### Task statement:
Only the lines that contain the string "полномочий" belong in the answer; pull them from the records.

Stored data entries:
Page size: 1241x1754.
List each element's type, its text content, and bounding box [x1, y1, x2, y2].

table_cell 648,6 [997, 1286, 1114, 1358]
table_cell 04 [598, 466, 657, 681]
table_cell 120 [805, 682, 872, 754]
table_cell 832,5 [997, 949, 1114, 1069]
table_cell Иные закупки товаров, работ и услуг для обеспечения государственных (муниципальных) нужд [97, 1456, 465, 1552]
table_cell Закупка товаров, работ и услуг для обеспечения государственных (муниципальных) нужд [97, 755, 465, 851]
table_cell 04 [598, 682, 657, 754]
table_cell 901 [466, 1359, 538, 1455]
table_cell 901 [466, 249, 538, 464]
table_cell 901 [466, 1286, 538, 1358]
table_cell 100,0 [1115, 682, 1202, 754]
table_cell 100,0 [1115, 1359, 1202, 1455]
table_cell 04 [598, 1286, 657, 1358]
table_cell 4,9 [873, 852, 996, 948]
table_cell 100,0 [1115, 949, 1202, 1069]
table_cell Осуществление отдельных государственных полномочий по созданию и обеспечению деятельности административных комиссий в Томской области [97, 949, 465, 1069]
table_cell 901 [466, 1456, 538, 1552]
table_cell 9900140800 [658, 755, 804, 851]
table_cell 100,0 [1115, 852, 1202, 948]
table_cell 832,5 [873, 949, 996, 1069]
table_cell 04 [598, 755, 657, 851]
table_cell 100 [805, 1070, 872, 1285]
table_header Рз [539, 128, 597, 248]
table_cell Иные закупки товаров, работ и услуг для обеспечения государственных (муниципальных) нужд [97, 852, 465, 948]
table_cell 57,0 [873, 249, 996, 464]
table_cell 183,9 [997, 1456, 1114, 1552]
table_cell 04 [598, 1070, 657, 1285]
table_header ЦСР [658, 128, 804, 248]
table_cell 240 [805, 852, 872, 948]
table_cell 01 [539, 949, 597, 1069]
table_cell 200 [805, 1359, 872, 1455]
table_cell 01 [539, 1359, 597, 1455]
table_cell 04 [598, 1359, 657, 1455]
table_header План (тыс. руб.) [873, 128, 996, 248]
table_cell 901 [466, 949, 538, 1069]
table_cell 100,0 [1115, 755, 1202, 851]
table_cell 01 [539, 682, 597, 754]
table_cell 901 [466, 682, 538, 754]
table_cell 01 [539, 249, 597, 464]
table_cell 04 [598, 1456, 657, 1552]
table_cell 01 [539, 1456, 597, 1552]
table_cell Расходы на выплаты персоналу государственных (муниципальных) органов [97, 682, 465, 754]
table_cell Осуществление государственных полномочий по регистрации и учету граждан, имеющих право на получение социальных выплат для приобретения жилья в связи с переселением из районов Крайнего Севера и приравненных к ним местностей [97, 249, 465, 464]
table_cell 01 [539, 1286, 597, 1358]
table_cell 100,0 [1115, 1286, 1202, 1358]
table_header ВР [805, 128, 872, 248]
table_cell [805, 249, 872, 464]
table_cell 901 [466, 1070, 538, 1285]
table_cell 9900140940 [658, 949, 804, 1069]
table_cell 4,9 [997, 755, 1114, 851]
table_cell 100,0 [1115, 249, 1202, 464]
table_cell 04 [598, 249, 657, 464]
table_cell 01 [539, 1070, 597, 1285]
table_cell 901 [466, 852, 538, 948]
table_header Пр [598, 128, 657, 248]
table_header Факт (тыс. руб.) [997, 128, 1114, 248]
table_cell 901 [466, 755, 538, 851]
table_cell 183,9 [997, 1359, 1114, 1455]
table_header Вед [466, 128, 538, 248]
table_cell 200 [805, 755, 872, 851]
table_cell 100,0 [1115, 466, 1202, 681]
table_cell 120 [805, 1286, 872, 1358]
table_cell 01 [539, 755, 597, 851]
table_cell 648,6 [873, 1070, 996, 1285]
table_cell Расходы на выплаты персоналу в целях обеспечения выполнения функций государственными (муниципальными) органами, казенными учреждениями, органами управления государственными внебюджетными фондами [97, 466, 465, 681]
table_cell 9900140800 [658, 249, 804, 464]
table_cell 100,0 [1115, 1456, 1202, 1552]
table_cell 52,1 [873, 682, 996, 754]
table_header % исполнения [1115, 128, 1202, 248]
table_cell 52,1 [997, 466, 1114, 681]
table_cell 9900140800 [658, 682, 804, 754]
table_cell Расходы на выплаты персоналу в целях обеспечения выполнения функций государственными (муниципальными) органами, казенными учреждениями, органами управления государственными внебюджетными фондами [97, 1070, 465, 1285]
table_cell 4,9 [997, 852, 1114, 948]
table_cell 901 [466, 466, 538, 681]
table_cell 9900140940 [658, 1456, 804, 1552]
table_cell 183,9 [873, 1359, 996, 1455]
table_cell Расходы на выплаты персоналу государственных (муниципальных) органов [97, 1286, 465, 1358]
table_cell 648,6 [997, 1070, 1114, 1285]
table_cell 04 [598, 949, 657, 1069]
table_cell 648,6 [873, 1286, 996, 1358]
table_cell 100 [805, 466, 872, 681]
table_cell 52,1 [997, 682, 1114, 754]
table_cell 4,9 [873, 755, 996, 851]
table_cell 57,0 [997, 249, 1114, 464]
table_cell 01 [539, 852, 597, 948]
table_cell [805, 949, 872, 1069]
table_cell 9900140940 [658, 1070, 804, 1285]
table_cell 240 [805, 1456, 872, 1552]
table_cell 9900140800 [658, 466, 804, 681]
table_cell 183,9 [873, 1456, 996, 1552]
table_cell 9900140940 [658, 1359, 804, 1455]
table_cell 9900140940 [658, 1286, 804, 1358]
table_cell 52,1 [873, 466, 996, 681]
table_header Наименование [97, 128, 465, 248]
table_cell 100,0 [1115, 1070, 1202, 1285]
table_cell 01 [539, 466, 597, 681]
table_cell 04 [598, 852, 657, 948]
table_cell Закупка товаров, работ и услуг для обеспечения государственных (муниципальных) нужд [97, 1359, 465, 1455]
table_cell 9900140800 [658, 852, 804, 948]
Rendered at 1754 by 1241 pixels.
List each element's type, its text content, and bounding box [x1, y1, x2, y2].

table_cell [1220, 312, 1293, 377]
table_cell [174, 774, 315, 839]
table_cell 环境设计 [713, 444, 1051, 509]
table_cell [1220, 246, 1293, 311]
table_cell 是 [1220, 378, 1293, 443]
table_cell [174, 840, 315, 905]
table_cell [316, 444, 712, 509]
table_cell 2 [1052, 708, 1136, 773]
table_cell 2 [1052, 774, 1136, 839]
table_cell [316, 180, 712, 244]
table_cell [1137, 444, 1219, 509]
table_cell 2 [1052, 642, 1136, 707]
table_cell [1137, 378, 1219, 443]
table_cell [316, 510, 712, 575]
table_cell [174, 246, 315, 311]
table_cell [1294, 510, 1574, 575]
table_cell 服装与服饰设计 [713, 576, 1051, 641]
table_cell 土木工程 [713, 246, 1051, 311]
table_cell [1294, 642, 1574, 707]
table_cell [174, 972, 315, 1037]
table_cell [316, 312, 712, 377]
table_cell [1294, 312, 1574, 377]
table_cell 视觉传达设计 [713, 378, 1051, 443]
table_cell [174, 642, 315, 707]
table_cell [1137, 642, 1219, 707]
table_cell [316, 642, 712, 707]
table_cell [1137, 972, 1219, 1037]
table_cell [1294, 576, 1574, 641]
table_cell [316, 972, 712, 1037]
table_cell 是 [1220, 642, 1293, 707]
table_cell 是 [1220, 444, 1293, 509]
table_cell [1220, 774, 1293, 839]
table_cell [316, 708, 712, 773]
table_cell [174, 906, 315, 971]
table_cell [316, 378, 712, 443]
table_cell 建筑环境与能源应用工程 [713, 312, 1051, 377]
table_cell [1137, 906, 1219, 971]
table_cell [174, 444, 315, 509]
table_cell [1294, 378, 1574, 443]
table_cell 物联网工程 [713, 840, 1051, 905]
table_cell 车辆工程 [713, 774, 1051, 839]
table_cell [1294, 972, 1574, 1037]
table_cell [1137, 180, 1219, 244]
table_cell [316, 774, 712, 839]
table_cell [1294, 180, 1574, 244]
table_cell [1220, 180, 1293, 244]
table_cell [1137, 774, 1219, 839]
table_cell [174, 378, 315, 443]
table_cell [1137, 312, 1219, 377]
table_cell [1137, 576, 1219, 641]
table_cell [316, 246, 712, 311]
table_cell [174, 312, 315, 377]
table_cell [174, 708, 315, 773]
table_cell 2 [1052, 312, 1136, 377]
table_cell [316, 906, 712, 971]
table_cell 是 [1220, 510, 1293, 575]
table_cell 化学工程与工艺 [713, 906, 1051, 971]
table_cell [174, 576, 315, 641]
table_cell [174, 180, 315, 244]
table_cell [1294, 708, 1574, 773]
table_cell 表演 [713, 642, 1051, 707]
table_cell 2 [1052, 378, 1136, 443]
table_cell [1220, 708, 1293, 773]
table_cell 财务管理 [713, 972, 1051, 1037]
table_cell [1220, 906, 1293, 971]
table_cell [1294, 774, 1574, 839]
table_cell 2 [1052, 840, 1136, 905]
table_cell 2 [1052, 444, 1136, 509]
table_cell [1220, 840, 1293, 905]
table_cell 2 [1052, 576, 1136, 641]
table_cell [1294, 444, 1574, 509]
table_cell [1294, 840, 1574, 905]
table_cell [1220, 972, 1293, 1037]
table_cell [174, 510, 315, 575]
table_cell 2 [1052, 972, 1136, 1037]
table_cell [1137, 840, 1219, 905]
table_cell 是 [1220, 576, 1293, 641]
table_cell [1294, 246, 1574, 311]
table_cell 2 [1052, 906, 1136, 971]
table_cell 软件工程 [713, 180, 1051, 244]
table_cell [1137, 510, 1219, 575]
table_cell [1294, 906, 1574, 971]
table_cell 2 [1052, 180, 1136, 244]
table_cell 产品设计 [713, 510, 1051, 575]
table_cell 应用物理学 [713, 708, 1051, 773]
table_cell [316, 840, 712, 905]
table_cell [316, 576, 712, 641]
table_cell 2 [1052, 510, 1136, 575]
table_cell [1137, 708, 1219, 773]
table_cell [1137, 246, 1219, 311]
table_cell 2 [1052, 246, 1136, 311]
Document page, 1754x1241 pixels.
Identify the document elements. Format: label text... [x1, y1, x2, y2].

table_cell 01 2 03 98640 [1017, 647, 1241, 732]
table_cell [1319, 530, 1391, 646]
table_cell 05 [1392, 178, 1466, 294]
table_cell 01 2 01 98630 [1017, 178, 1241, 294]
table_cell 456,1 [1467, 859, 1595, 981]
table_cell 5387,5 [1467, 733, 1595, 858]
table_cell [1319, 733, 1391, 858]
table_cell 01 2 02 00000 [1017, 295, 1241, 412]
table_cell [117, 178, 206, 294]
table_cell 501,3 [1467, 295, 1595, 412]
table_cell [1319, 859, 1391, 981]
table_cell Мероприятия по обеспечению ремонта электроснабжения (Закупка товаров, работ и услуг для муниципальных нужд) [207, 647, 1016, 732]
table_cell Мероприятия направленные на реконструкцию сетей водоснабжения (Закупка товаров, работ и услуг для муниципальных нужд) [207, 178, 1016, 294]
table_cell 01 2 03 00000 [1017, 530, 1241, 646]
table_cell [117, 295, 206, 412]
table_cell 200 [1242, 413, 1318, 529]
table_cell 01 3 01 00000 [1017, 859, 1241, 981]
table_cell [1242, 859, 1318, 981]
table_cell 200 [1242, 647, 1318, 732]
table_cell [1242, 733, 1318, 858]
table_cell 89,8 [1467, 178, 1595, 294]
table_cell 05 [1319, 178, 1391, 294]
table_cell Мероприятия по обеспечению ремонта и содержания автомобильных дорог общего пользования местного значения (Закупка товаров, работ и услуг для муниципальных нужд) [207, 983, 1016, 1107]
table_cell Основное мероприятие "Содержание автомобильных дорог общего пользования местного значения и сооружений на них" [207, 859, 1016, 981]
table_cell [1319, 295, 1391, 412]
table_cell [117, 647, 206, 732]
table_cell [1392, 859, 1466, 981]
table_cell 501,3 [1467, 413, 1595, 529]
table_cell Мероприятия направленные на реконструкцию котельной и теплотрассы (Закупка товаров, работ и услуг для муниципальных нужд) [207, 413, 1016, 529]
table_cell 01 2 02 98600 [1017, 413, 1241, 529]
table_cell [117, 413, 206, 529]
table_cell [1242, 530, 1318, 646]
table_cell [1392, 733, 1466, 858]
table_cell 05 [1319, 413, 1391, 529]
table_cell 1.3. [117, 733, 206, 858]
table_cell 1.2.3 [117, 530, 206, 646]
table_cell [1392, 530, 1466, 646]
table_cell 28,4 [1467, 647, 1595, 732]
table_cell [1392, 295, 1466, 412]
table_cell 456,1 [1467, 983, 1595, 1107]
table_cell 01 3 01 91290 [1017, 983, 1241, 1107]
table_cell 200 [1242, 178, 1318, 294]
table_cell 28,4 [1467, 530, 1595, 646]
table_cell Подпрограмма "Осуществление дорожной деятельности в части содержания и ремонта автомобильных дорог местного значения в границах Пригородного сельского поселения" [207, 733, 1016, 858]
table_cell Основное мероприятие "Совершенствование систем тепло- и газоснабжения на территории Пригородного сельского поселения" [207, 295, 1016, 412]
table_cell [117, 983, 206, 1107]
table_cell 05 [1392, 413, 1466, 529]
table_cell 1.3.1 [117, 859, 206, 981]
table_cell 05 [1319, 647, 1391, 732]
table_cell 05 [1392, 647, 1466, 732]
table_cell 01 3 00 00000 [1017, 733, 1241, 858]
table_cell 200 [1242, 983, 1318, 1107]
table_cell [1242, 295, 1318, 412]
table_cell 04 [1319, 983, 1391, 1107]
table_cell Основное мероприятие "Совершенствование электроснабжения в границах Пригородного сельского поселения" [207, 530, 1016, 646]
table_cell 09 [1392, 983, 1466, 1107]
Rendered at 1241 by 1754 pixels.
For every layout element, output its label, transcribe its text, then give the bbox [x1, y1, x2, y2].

### Exercise answer:
table_cell Осуществление отдельных государственных полномочий по созданию и обеспечению деятельности административных комиссий в Томской области [97, 949, 465, 1069]
table_cell Осуществление государственных полномочий по регистрации и учету граждан, имеющих право на получение социальных выплат для приобретения жилья в связи с переселением из районов Крайнего Севера и приравненных к ним местностей [97, 249, 465, 464]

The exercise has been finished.